Para su asombro, ella dejó escapar una risita.

—No cuando es tan evidente que yo empecé. —Y entonces lo recordó—. ¡Ay, Señor! ¿Qué voy a hacer?

—¡Dejadme ayudaros! —pidió Josse—. ¡Dejadme ir con vos! —Ella le echó una rápida miradita—. Ay, Joana, ¡no es para eso! —Esbozó una sonrisa traviesa—. Recordad que os ofrecí mi ayuda antes de que os echaseis en mis brazos.

—Es cierto.

—¡Bien! ¿Podéis confiar en mí?

Joana siguió mirándolo, como si en su decisión le fuera la vida entera.

—Yo… —empezó a decir y acabó con mayor firmeza—: Lo pensaré.

—¿Qué tenéis que pensar?

—¡No sabéis nada! —gritó ella, iracunda—. ¡No es tan sencillo como creéis, noble caballero! Hay muchas cosas que sopesar y sólo yo puedo hacerlo.

—¿No puedo ayudaros?

—No. —Desaparecida la furia, le ofreció una dulce sonrisa—. Sí, me figuro que me seríais muy útil y no puedo decir que no me sienta tentada. Pero necesito tiempo a solas. Para meditarlo bien, sin que me confundáis y sin que volváis a besarme. —La sonrisa se había vuelto ancha, libre, y Josse se percató de lo hermosa que era.

—¿Que yo os besé a vos? —rezongó.

—Me voy —anunció Joana, y apretó la cuerda que le rodeaba la cintura—. No debéis seguirme. Si lo hacéis, no me veréis nunca más.

Por muy melodramático que sonara, Josse supo que hablaba en serio. ¿Cómo iba a encontrar la antigua casa en las profundidades del bosque si ella no le daba una pista?

—Muy bien, os doy mi palabra.

Ella asintió.

—Gracias. Quedaos aquí junto a la casa de Mag, contad lentamente hasta cien y podréis marcharos.

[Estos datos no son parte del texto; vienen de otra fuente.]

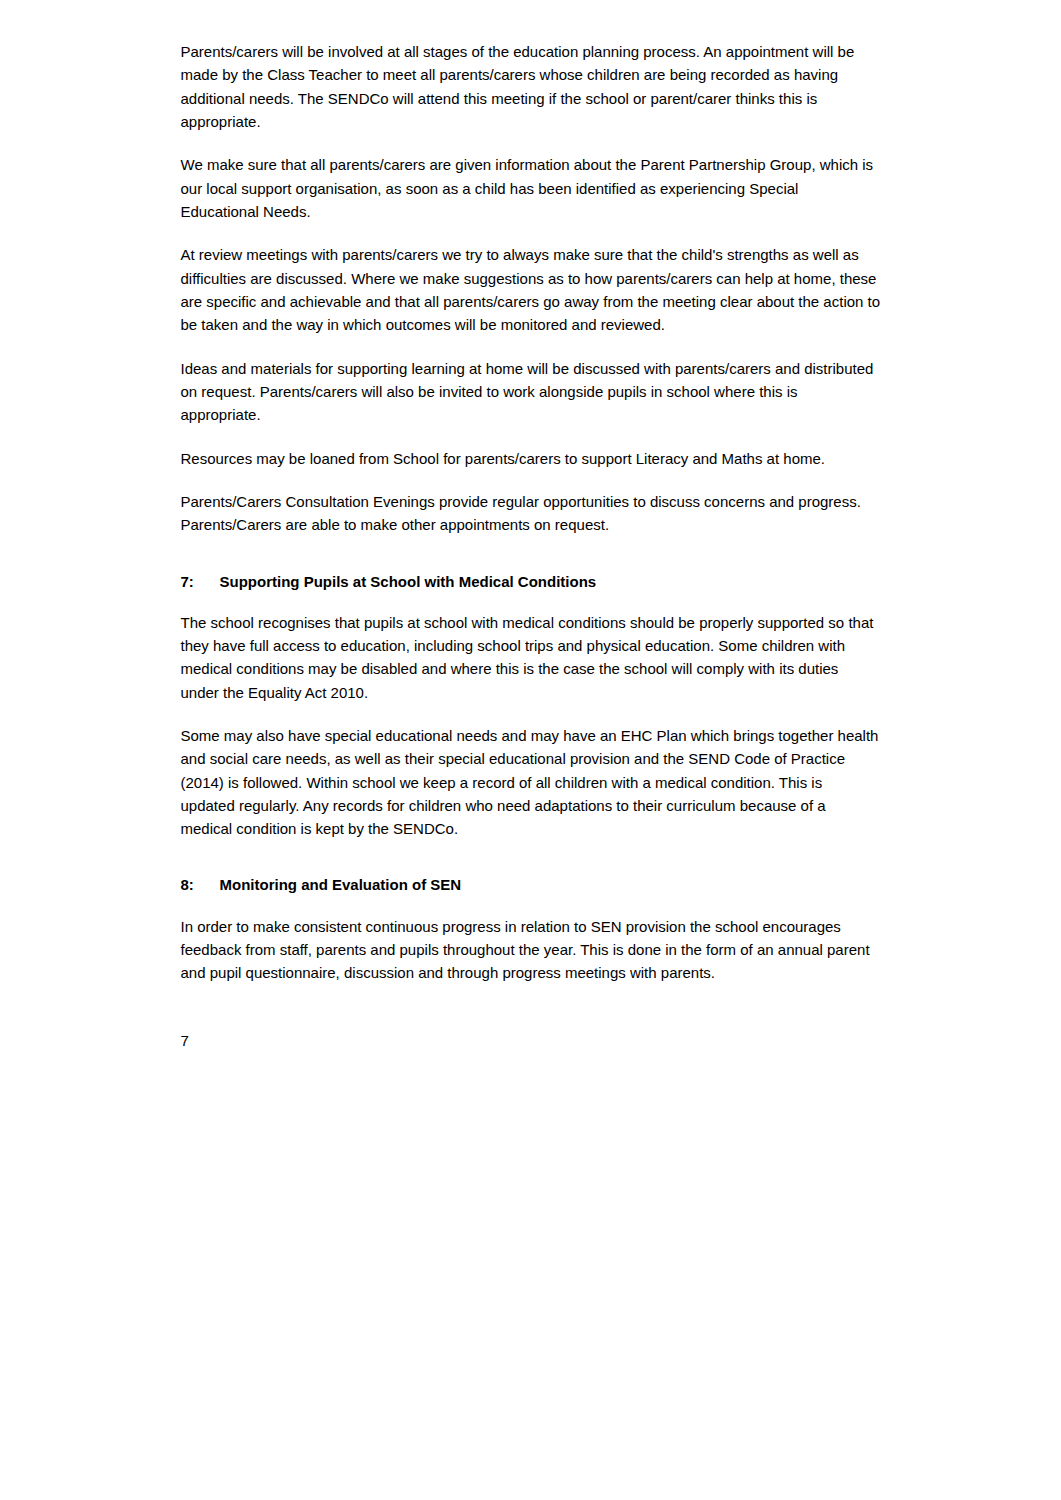Parents/carers will be involved at all stages of the education planning process. An appointment will be made by the Class Teacher to meet all parents/carers whose children are being recorded as having additional needs. The SENDCo will attend this meeting if the school or parent/carer thinks this is appropriate.
We make sure that all parents/carers are given information about the Parent Partnership Group, which is our local support organisation, as soon as a child has been identified as experiencing Special Educational Needs.
At review meetings with parents/carers we try to always make sure that the child's strengths as well as difficulties are discussed. Where we make suggestions as to how parents/carers can help at home, these are specific and achievable and that all parents/carers go away from the meeting clear about the action to be taken and the way in which outcomes will be monitored and reviewed.
Ideas and materials for supporting learning at home will be discussed with parents/carers and distributed on request. Parents/carers will also be invited to work alongside pupils in school where this is appropriate.
Resources may be loaned from School for parents/carers to support Literacy and Maths at home.
Parents/Carers Consultation Evenings provide regular opportunities to discuss concerns and progress. Parents/Carers are able to make other appointments on request.
7: Supporting Pupils at School with Medical Conditions
The school recognises that pupils at school with medical conditions should be properly supported so that they have full access to education, including school trips and physical education. Some children with medical conditions may be disabled and where this is the case the school will comply with its duties under the Equality Act 2010.
Some may also have special educational needs and may have an EHC Plan which brings together health and social care needs, as well as their special educational provision and the SEND Code of Practice (2014) is followed. Within school we keep a record of all children with a medical condition. This is updated regularly. Any records for children who need adaptations to their curriculum because of a medical condition is kept by the SENDCo.
8: Monitoring and Evaluation of SEN
In order to make consistent continuous progress in relation to SEN provision the school encourages feedback from staff, parents and pupils throughout the year. This is done in the form of an annual parent and pupil questionnaire, discussion and through progress meetings with parents.
7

La casa de Mag. Ya tarde, Josse recordó por qué estaba allí.

—¡Joana!

Ella le había dado la espalda, pero giró sobre los talones para mirarlo.

—¿Sí?

—¿Quién desenterró el acónito y lo metió en el pastel? Fue Mag, ¿verdad?

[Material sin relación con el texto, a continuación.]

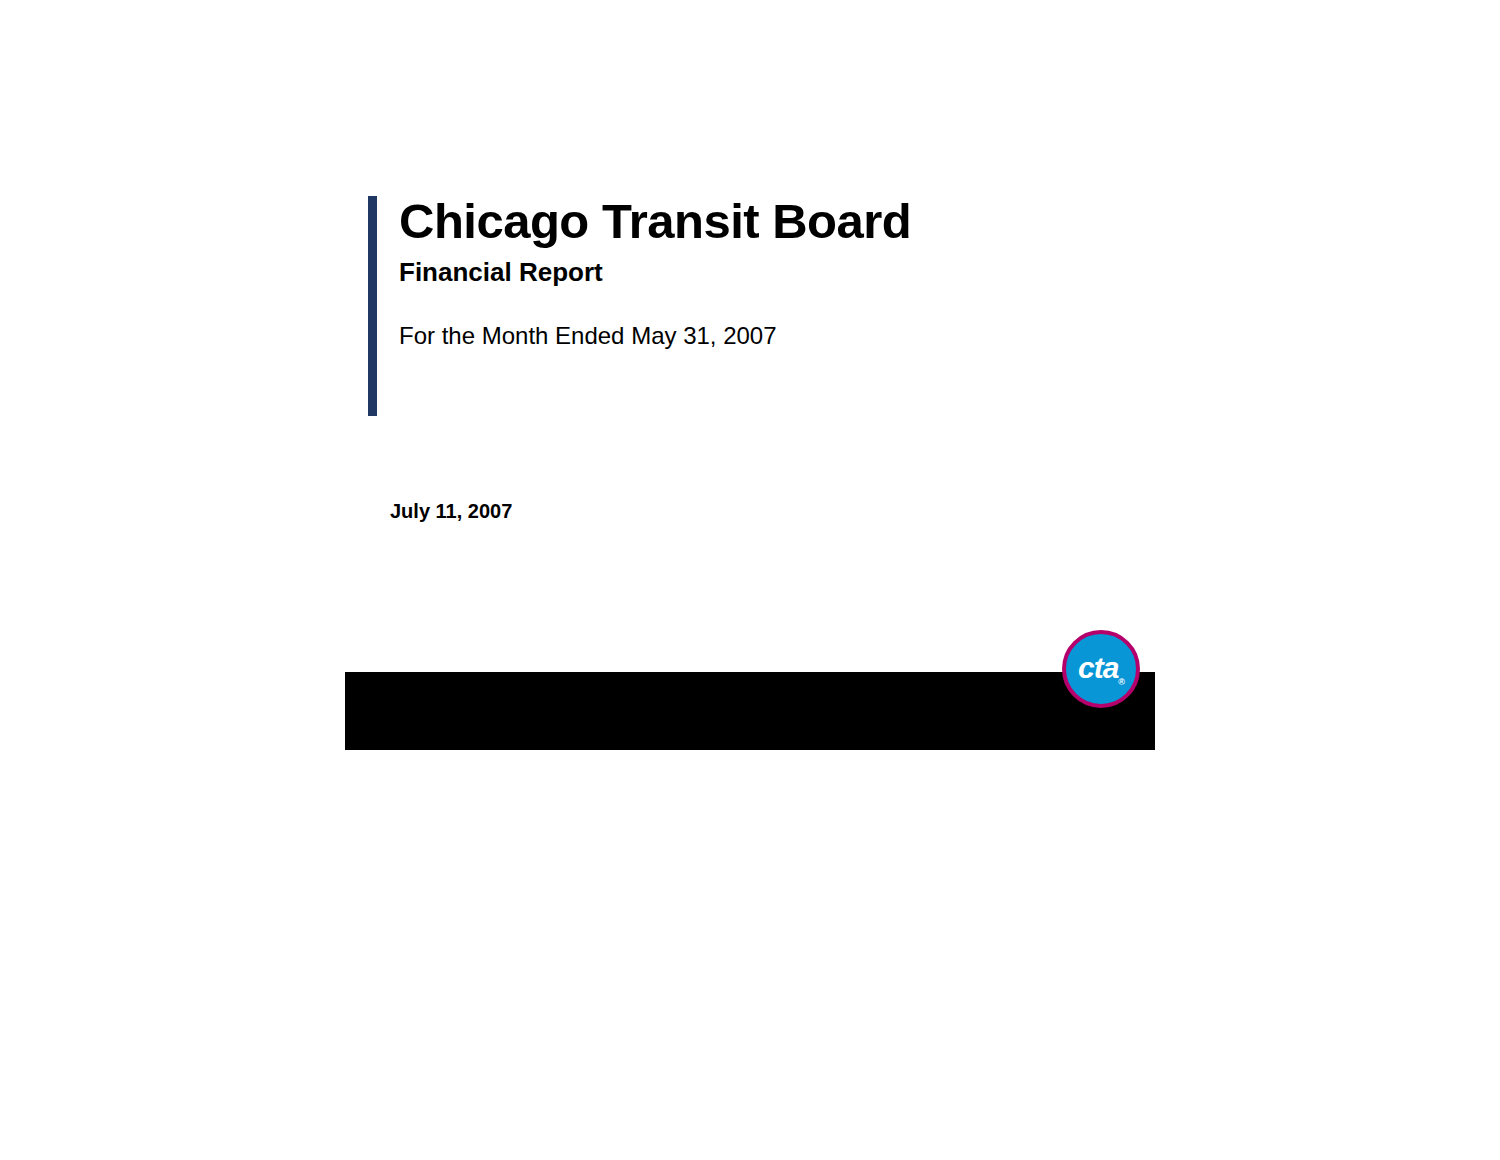Chicago Transit Board
Financial Report
For the Month Ended May 31, 2007
July 11, 2007
cta®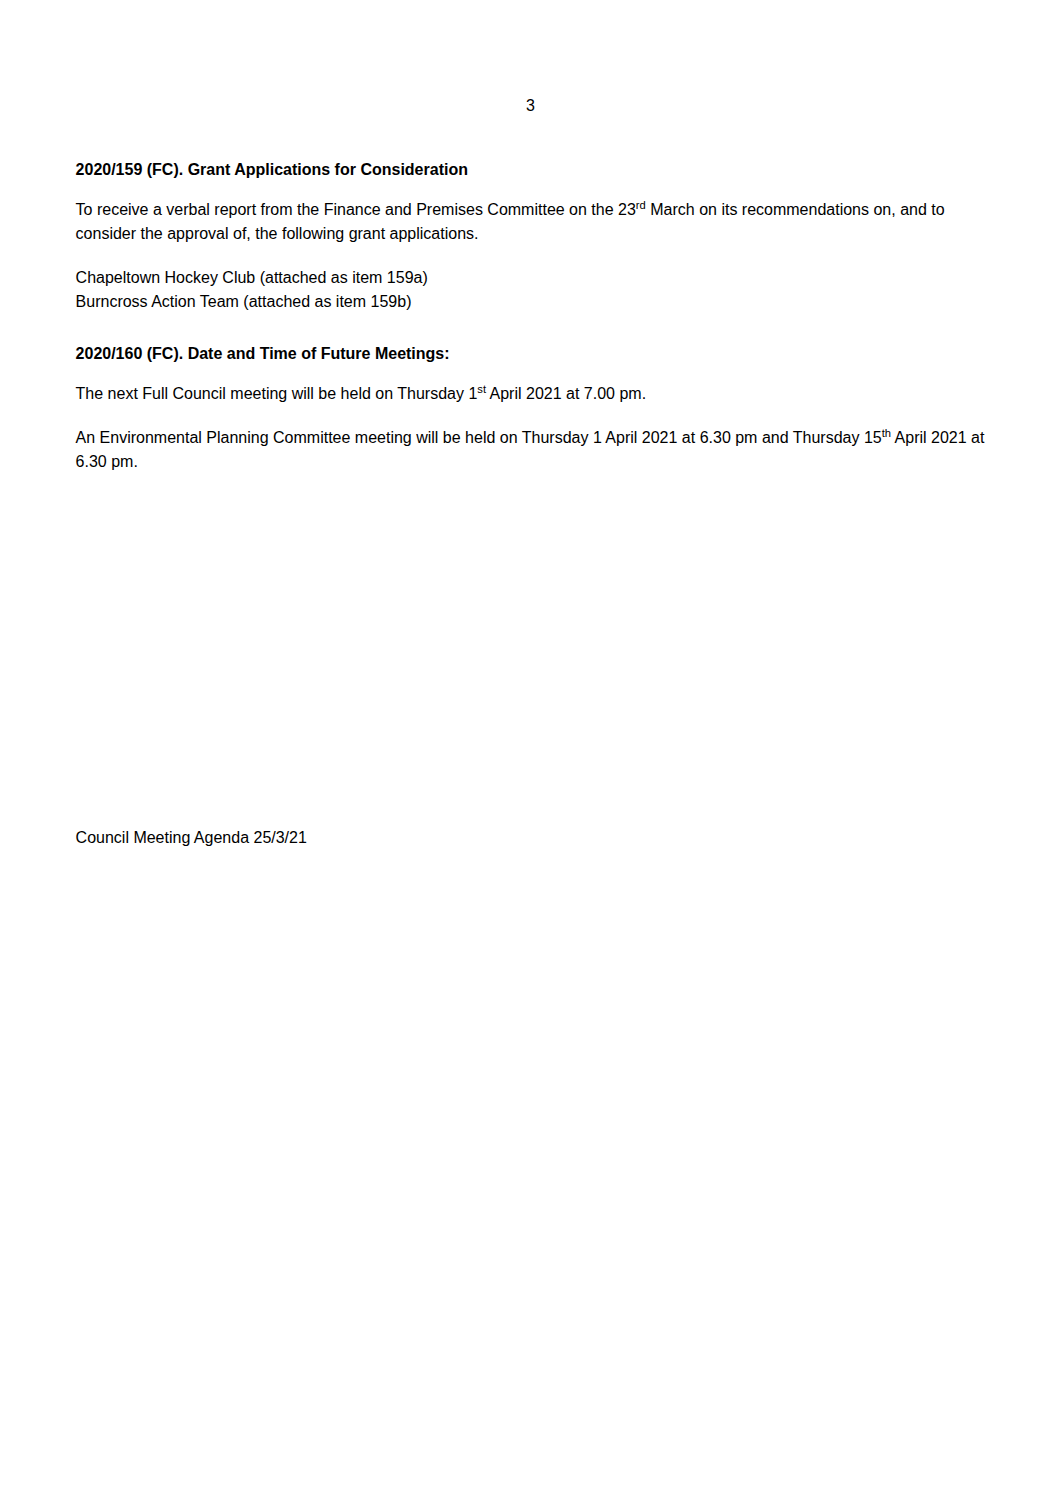3
2020/159 (FC). Grant Applications for Consideration
To receive a verbal report from the Finance and Premises Committee on the 23rd March on its recommendations on, and to consider the approval of, the following grant applications.
Chapeltown Hockey Club (attached as item 159a)
Burncross Action Team (attached as item 159b)
2020/160 (FC). Date and Time of Future Meetings:
The next Full Council meeting will be held on Thursday 1st April 2021 at 7.00 pm.
An Environmental Planning Committee meeting will be held on Thursday 1 April 2021 at 6.30 pm and Thursday 15th April 2021 at 6.30 pm.
Council Meeting Agenda 25/3/21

Sin embargo, el rostro de Joana se ensombreció y su único comentario fue.

—Sí que habéis estado ocupado. —Salió corriendo del claro y gritó—: ¡Empezad a contar!

Contó muy lentamente hasta cien. Quizá ella estuviese contando también; de hecho, no le cupo duda de que estaba haciéndolo, y no quería que ella pensara que hacía trampas. Le importaba mucho que confiara en él.

Dejó pasar un buen rato después de acabar de contar, desató a Horace y, guiándolo en la creciente oscuridad de la inminente noche, se encaminó de vuelta hacia la abadía.